::: SOURCE RECORDS :::

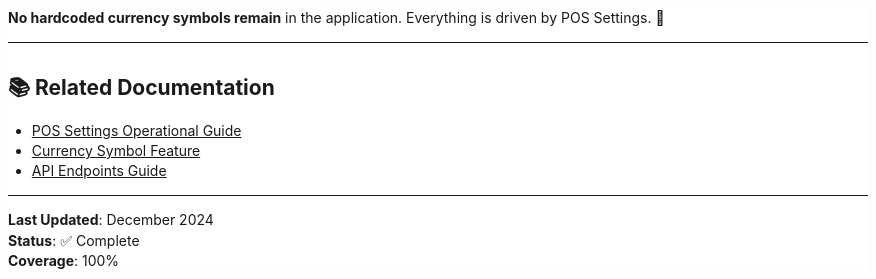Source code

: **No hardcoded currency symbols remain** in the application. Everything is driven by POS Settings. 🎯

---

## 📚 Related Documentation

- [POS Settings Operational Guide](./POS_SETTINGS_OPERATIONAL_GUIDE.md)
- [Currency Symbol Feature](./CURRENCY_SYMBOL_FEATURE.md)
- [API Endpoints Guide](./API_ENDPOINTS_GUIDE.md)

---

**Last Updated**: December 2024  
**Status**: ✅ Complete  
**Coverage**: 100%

:::

Return the lines beginning at the one that contains "- [API Endpoints" and continuing through the last line of the data, exactly as they stand and without any others.

- [API Endpoints Guide](./API_ENDPOINTS_GUIDE.md)

---

**Last Updated**: December 2024  
**Status**: ✅ Complete  
**Coverage**: 100%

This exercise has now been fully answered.